Monday, October 20, 2014

Harvesting Corn

In the past week, all the corn fields around this little place here have disappeared.  Or, rather, the corn in the fields has disappeared.

First, the dairy farmers finished chopping their silage corn (that is what they say when they are harvesting silage:  "Gotta go chop the corn", so when I say "chop corn" I am always referring to corn cut with some green still in it, to be stored and fed as silage).

field across the street (my hay field in foreground) being chopped

When the farmers chop corn, they drive two tractors, side by side, through the field.  One tractor pulls the chopper, which cuts and shreds the corn stalks, including the ears.  The other pulls the silage wagon, and the chopper has an arm that extends up in the air and blows the silage down into the waiting wagon.  When one silage wagon is full, a farm worker will pull up with an empty wagon to replace it, and the chopping continues with wagons being filled, hauled off to be emptied, then empty ones returned to the field for refilling.  This goes on for hours every day, and days each week for about two weeks, until all the silage is harvested.
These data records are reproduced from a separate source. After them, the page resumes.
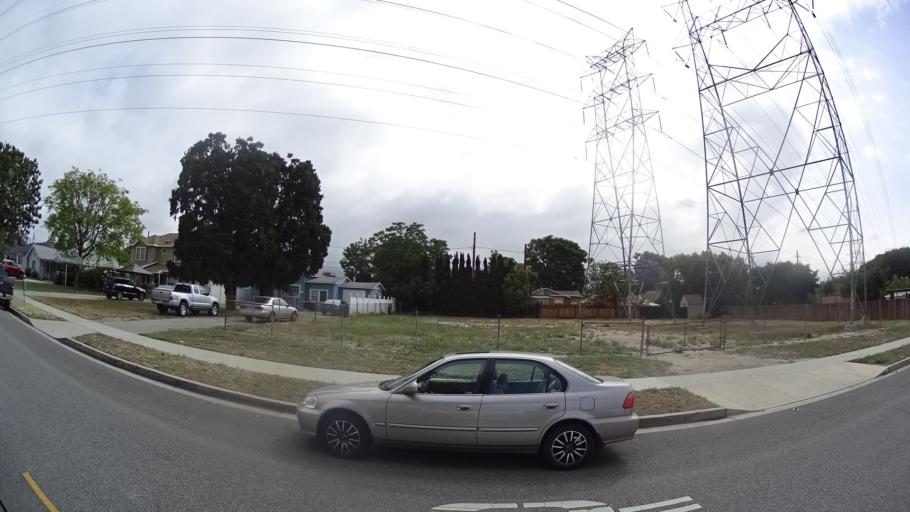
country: US
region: California
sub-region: Los Angeles County
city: North Hollywood
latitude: 34.1688
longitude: -118.3521
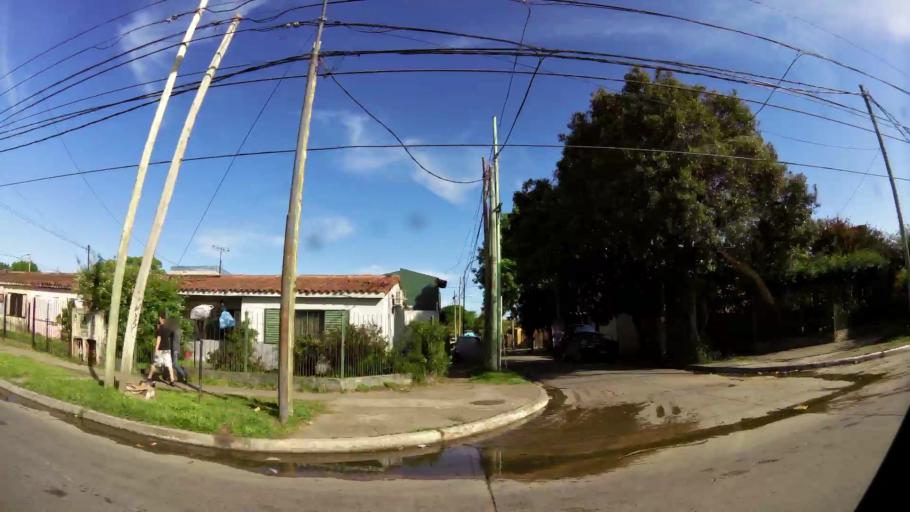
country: AR
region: Buenos Aires
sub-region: Partido de Quilmes
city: Quilmes
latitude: -34.7912
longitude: -58.2293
empty wagon being pulled up into position alongside the chopper

Then, this past weekend, our own field was harvested.  The farmer who rents it from us does not chop corn, rather he grows corn that is harvested once it is completely dried down.  That corn is taken to the elevator and sold as commodities: either for animal feed or to make corn products for human consumption.  It is harvested by a combine with a corn head on it.  The corn head has big 'teeth' that protrude in front of the combine and go between the rows of corn.  The stalks get cut off, the ears get stripped from the stalk, and inside the combine, the kernels of corn are tumbled off of the cobs.
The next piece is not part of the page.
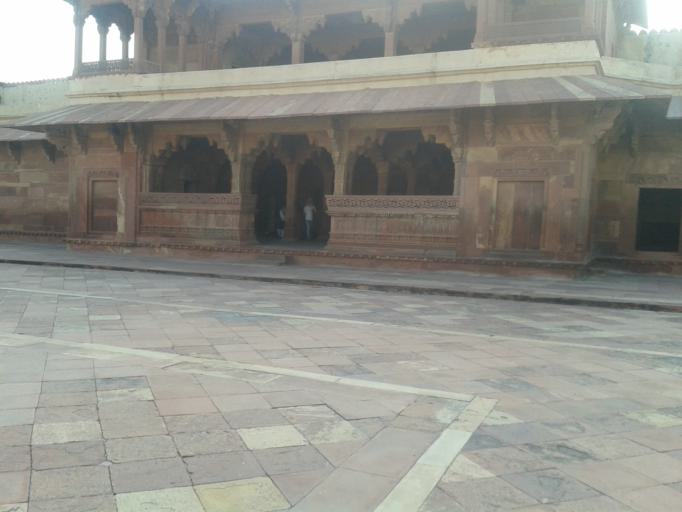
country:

When the combine pulls up the driveway, we say the farmer is here to "take the corn", rather than referring to it as being cut or harvested.  I don't know why; that's just the terminology used in these parts.

taking the corn

corn head more visible in this photo

When the combine is full (about two passes through our field), it is driven up alongside a waiting semi truck with an empty grain trailer (which holds approx. 900-1000 bushels) and the shelled corn is off-loaded through the chute that comes out the top of the combine.

K3 has been enthralled watching the tractors and the combine at work.  Which has made meal times somewhat disruptive lately.